§ Work instructions:
For this exercise, print the listing below exactly, without its pictures.

(Beginning of Available data)

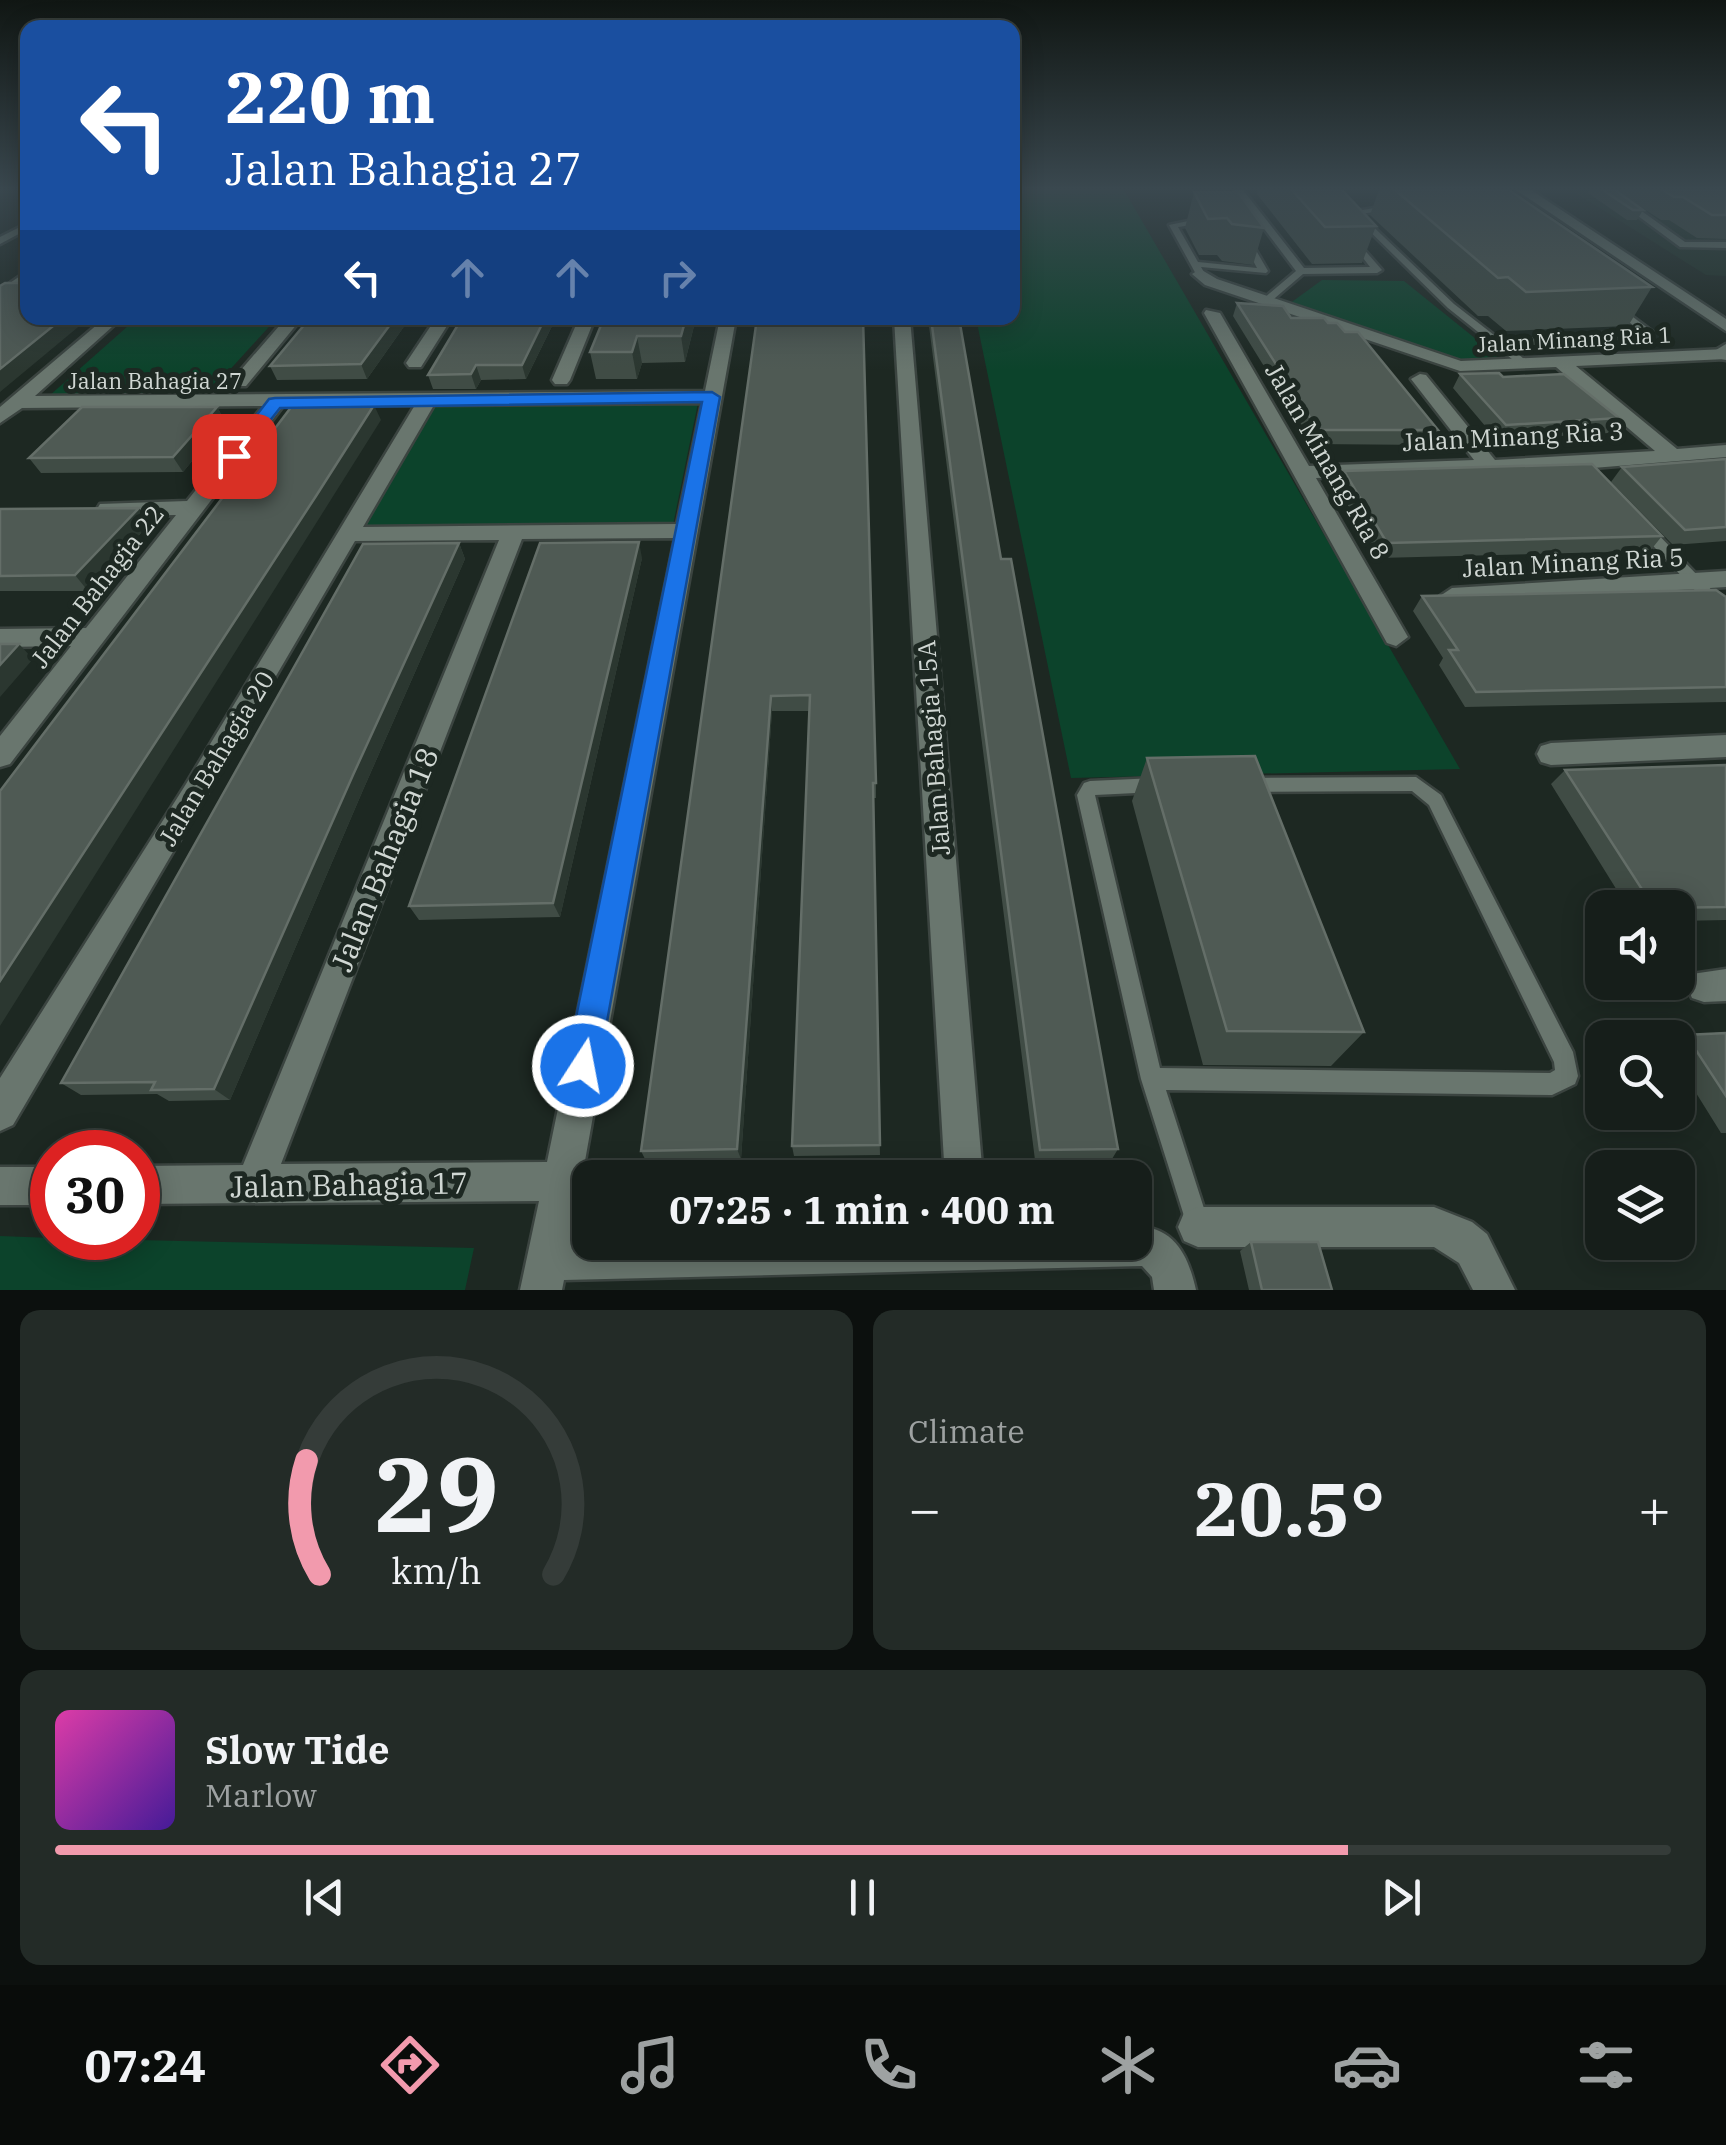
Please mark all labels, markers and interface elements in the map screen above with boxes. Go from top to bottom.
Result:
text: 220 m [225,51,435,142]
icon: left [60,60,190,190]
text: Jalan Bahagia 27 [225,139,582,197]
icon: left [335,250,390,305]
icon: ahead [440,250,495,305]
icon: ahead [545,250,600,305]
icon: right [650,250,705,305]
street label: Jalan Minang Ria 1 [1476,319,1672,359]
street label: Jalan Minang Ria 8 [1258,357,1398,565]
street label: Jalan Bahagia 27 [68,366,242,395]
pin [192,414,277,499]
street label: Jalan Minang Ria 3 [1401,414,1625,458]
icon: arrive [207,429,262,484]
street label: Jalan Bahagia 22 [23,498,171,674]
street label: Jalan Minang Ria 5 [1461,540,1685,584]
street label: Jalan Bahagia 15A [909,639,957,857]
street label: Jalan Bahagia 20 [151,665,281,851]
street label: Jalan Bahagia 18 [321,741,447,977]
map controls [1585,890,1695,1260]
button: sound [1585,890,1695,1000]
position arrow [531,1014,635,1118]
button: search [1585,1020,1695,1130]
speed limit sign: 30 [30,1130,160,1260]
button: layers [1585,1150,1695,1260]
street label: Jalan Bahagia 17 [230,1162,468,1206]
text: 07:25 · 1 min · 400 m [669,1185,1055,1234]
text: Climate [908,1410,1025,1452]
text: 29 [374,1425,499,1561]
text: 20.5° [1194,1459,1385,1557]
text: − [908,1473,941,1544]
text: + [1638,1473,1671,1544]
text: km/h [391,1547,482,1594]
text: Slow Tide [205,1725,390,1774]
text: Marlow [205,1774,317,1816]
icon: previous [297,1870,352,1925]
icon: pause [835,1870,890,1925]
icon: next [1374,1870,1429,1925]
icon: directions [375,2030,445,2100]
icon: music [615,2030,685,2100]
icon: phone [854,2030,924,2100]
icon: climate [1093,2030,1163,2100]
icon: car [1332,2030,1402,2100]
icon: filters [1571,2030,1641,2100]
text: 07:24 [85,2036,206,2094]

(End of Available data)

§ Exercise answer:
Please mark all labels, markers and interface elements in the map screen above with boxes. Go from top to bottom.
Result:
text: 220 m [225,51,435,142]
icon: left [60,60,190,190]
text: Jalan Bahagia 27 [225,139,582,197]
icon: left [335,250,390,305]
icon: ahead [440,250,495,305]
icon: ahead [545,250,600,305]
icon: right [650,250,705,305]
street label: Jalan Minang Ria 1 [1476,319,1672,359]
street label: Jalan Minang Ria 8 [1258,357,1398,565]
street label: Jalan Bahagia 27 [68,366,242,395]
pin [192,414,277,499]
street label: Jalan Minang Ria 3 [1401,414,1625,458]
icon: arrive [207,429,262,484]
street label: Jalan Bahagia 22 [23,498,171,674]
street label: Jalan Minang Ria 5 [1461,540,1685,584]
street label: Jalan Bahagia 15A [909,639,957,857]
street label: Jalan Bahagia 20 [151,665,281,851]
street label: Jalan Bahagia 18 [321,741,447,977]
map controls [1585,890,1695,1260]
button: sound [1585,890,1695,1000]
position arrow [531,1014,635,1118]
button: search [1585,1020,1695,1130]
speed limit sign: 30 [30,1130,160,1260]
button: layers [1585,1150,1695,1260]
street label: Jalan Bahagia 17 [230,1162,468,1206]
text: 07:25 · 1 min · 400 m [669,1185,1055,1234]
text: Climate [908,1410,1025,1452]
text: 29 [374,1425,499,1561]
text: 20.5° [1194,1459,1385,1557]
text: − [908,1473,941,1544]
text: + [1638,1473,1671,1544]
text: km/h [391,1547,482,1594]
text: Slow Tide [205,1725,390,1774]
text: Marlow [205,1774,317,1816]
icon: previous [297,1870,352,1925]
icon: pause [835,1870,890,1925]
icon: next [1374,1870,1429,1925]
icon: directions [375,2030,445,2100]
icon: music [615,2030,685,2100]
icon: phone [854,2030,924,2100]
icon: climate [1093,2030,1163,2100]
icon: car [1332,2030,1402,2100]
icon: filters [1571,2030,1641,2100]
text: 07:24 [85,2036,206,2094]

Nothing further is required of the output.